Hoy ocurre con la oposición intelectual al proceso político, una mímesis de cuando Falange Socialista Boliviana (FSB) denunciaba al MNR por la Revolución del 52 y sus irreconciliables diferencias ideológicas. Para FSB, que se asentaba en el falangismo español y la lucha contra el comunismo, la revolución del MNR era su antítesis. Había un abismo intelectual entre ambos partidos, pero fue un error de FSB confundir la revolución de abril con el comunismo, porque la insurrección popular que puso el gobierno al MNR fue un proyecto político nacionalista en contra de la rosca minera y el gamonalismo, que mantenían al país en un atraso casi feudal y que el crisol del Chaco decidió enfrentar desde lo nacional. Décadas después, la historia se encargó de demostrar que, más allá de los ejemplares logros democráticos como el voto y la educación universal, la seguridad social o la protección del trabajador, el gobierno revolucionario había fracasado en gestionar la estatización de la minería y, más allá de la justa redistribución de la tierra, no pudo sentar las bases para modernizar la producción agropecuaria y menos superar la pobreza campesina y peor la indígena. El MNR se destrozaría a sí mismo y dejaría a los militares con la consigna nacionalista invertida cooptando al campesino, desnacionalizando lo que pudieran y, finalmente, sometiendo al país a la Alianza para el Progreso norteamericana; con la única notable excepción de la nacionalización de la Gulf. Fin de la historia, pero, y esto es central para dimensionar el impacto y el alcance de los procesos políticos nacionalistas y populares, como el que construyó la revolución de abril, es que duró, a contar del gobierno de Villarroel, casi cinco décadas.
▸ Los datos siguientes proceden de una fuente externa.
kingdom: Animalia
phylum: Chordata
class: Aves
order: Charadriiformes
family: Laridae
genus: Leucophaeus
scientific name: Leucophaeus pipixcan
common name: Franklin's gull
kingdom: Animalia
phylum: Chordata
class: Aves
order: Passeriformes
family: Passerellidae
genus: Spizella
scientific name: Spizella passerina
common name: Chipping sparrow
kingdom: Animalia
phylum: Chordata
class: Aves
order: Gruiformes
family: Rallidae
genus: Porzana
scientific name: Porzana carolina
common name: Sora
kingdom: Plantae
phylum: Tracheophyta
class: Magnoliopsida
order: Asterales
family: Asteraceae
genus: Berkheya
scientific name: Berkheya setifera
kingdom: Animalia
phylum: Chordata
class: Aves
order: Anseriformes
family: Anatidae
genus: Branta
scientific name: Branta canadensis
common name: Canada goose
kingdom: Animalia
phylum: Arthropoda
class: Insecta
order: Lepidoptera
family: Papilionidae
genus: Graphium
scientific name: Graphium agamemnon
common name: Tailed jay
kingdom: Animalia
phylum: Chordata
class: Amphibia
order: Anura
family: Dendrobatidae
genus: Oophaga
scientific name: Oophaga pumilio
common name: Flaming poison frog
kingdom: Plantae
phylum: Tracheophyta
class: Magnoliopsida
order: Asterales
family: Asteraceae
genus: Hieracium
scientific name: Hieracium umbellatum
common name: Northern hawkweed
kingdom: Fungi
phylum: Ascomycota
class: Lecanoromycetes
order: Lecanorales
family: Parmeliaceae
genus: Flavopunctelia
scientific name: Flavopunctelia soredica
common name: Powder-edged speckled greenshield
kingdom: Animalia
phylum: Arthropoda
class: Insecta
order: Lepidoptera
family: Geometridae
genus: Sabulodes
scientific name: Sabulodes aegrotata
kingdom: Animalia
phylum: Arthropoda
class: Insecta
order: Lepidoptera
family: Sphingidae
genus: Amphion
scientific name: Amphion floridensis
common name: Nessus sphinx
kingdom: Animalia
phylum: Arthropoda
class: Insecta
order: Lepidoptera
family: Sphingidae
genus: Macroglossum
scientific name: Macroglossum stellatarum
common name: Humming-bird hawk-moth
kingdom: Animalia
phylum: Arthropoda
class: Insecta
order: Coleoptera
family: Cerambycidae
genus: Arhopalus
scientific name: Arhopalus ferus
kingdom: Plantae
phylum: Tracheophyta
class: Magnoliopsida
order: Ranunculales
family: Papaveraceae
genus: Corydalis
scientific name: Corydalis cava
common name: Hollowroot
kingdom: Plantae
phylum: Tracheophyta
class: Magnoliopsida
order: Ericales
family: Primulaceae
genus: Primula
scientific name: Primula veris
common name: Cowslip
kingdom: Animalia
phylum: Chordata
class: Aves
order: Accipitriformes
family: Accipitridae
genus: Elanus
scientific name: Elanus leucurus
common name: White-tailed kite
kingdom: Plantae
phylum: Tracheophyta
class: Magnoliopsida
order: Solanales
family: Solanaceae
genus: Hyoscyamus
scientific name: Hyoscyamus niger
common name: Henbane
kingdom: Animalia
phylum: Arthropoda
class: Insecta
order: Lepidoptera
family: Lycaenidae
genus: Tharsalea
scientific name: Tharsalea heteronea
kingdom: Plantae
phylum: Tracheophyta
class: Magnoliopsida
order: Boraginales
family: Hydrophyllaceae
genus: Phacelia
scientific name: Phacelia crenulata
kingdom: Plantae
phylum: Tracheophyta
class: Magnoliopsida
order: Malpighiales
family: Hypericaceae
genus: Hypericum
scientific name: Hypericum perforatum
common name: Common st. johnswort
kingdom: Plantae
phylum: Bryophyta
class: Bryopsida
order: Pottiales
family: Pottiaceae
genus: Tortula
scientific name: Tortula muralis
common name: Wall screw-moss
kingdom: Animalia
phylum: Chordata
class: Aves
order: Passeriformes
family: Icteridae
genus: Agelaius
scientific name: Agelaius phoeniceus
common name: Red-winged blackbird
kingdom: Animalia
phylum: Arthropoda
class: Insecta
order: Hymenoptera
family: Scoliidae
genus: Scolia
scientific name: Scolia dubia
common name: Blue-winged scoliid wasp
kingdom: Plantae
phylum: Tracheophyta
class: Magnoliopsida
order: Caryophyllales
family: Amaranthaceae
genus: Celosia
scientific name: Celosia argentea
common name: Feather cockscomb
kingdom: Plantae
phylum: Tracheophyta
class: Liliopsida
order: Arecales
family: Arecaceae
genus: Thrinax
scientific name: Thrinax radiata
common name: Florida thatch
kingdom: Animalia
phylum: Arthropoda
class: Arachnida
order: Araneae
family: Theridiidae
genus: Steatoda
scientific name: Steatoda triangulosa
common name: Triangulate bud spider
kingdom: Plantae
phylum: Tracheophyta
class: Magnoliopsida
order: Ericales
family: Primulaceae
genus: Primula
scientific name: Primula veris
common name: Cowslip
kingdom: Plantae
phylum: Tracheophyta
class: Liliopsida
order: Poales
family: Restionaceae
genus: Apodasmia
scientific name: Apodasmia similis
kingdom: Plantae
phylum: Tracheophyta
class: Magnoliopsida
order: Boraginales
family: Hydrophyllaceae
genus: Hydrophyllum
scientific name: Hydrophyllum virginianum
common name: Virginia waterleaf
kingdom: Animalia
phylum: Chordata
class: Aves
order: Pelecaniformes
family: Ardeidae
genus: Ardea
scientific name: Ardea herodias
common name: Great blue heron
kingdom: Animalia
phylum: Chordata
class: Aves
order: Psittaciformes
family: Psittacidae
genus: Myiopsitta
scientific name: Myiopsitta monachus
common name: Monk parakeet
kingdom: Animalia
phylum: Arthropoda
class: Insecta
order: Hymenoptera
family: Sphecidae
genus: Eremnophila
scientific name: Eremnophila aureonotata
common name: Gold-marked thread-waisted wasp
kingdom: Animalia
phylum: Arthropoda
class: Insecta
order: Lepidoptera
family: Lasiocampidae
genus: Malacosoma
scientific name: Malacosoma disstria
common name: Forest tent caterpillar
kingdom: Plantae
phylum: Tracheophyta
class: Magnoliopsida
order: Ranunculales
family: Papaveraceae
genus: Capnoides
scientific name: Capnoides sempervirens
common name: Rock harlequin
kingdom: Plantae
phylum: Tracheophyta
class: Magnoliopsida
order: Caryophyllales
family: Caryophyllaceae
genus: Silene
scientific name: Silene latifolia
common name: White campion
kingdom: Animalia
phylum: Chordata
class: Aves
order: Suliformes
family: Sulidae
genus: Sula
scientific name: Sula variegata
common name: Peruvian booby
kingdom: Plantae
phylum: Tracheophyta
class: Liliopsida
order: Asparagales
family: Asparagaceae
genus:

En el balance de la actual oposición hay una confusión parecida. Se confunde el horizonte del proceso político del MAS IPSP “indígena originario campesino” creado y sostenido por las principales organizaciones sociales matrices, con los resultados gubernamentales que en uno y en varios casos son más que deficientes, sin comprender que en la base del proceso está el agotamiento de la hegemonía de los partidos políticos de los sectores dominantes, la clase media y los ejes urbanos y que, en consecuencia, les toca inventar un sujeto político si acaso pretenden volver a disputar el poder. La revolución de abril dejó para siempre a los campesinos la tenencia y la propiedad de la tierra y ahora a los indígenas de tierra bajas en calidad de territorios y las conquistas democráticas alcanzadas no solo que no se revirtieron, sino que se profundizaron, abriendo el camino para la actual sociedad boliviana plurinacional del estado monocultural. El dilema de hoy para la oposición es cómo y con qué proyecto político se rearticula para enfrentar al proceso político vigente y frente a lo cual no ha podido avanzar en una tesis política alternativa. Acá hay una inocultable crisis intelectual porque la nueva articulación política tiene que plantear un modelo de sociedad y estado que tenga de referencia el actual y sea capaz de seducir a un electorado de fuerte filiación étnica y social.
¿Y qué pasó en lo intelectual al interior del proceso de cambio? Claramente fue de poco a menos -ya el 2010 se reclamaba por la falta de debate político interno- hasta prácticamente desaparecer con el “no hay lugar para librepensantes”, como línea política de cohesión partidaria que sacrificaba la reflexión, la autocrítica y el debate, imprescindibles para la salud intelectual y democrática de cualquier proyecto y proceso de transformación política y social. En consecuencia, no es casual que luego de romperse la verticalidad de la organización y un discurso político crecientemente empobrecido por falta de ideas, se haya llegado al penoso concurso de insultos, insinuaciones, acusaciones y conspiraciones que han hecho irreversible la fractura del MAS y que, finalmente, el debate político entre las dos fracciones y con el enriquecedor aporte de la oposición, se redujese a la suerte de una persona, el mando del aparato, la titularidad de una sigla y la acusación de traición como argumento político principal.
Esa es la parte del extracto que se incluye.